*Trecho*.
-*-*-
E quando o período chuvoso termina?

No período do inverno, que para os sertanejos é quando chove, eles aproveitam para plantar o milho, feijão entre outros. Fica tudo verdinho e enche o coração dos agricultores de esperança. Depois começa o tempo seco, o verão como conhecemos aqui. Seu Raimundo nos conta que nesse período é preciso colocar água nas plantações de frutas para que não morram. “Antes era mais complicado porque como é muita plantação, a conta de água vinha muito cara, foi aí onde vi a necessidade de mandar fazer um poço tubular, desde então não pagamos mais a conta de água, só de energia.’’ Explicou.

Educação dos filhos e dificuldades

O casal tem 6 filhos, quatro deles nasceram quando chegaram em Valença, logo foram correr atrás de colocar os mais velhos na escola. Dona Deuzinha nos conta que esse foi um dos maiores desafios que encontraram aqui. “Foi muito difícil porque quando chegamos aqui, nos incentivaram a colocar eles na escola, que o prefeito mandava o transporte para ir buscar e deixar, até aí tudo bem, parecia que ia dar certo. […]. No início até que teve rumo, mas com o tempo começou a ter a disputa entre o estado e o município. Disseram que o transporte tinha que ser diferente, só sei que aos poucos o carro foi deixando de ir buscar eles, ia somente dois dias por semana, um dia. Foi um descaso muito grande.’’ Afirmou. Ainda segundo Dona Deusinha, foi um tempo de desespero porque eles não tinham condições de pagar o transporte e era muito longe para irem a pé, sem contar que tinha a BR, então era muito perigoso.

Passaram um tempo sem estudar, cresceram e decidiram ir embora, alguns moram na cidade de Valença, outros em outro estado. Atualmente reside no interior apenas o casal, o pai da Dona Deusinha e uma neta. Seu Raimundo relata que mesmo tendo passado por todas essas dificuldades, agradece por tudo, soube dar uma boa educação para os filhos, e mesmo que eles não estejam todos juntos hoje, sempre que precisam, estão ali para ajudar.
-*-*-
*Informações exibidas*.
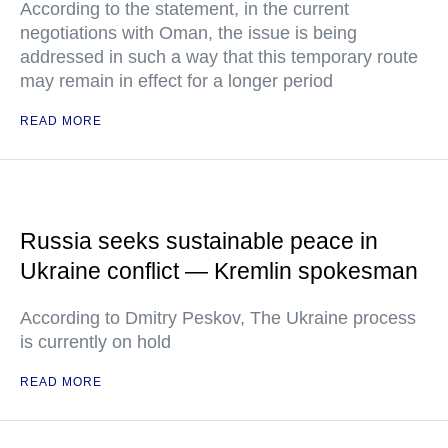
According to the statement, in the current
negotiations with Oman, the issue is being
addressed in such a way that this temporary route
may remain in effect for a longer period
READ MORE
Russia seeks sustainable peace in
Ukraine conflict — Kremlin spokesman
According to Dmitry Peskov, The Ukraine process
is currently on hold
READ MORE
-*-*-
Dê continuidade ao relato sobre a família de agricultores no interior de Valença a partir do ponto em que ele para.

*Resultado do exercício*.
Acompanhamento médico

Outra realidade que mudou para as pessoas que moram na zona rural foi o acompanhamento médico, sabemos que antes isso não era tão fácil assim, não tinha agente de saúde, médicos, o descanso era muito grande, principalmente nessas áreas mais distante da cidade. Mas o cenário mudou, como afirma a dona Deuzinha: “Na minha época só os ricos tinham médicos, tudo era diferente, meus filhos por exemplo, nasceram em casa sem nenhum acompanhamento, exames, nem nada disso.  Mas agora temos a agente de saúde que vem aqui todos os meses, marca consulta pra gente, tá mil vezes melhor.’’ Concluiu.

Relação com o sertão

O sertanejo de raiz é aquele que nasce no sertão, se cria, forma família, traz o sustento para dentro de casa. Planta, cria animais e procura uma maneira mais fácil de se viver ali. São engenhosos por natureza. Como nos conta o Senhor Raimundo César, que nunca quis sair do sertão. Oportunidades até que apareceram, os filhos cresceram, tiveram mais oportunidades na vida. ‘Nossos filhos estudaram, alguns se formaram, diferente de nós que nem leitura temos, já nos chamaram para ir viver na rua, ficar mais perto deles, de um hospital se precisar, como já estamos ficando para a idade, eles se preocupam muito com a nossa saúde. Mas jamais deixo o meu sertão, aqui eu tenho meu arroz, feijão e todo tipo de fruta que você imaginar, tenho tranquilidade, muito diferente da cidade. Não troco a vida que levo por nada nesse mundo”, enfatizou.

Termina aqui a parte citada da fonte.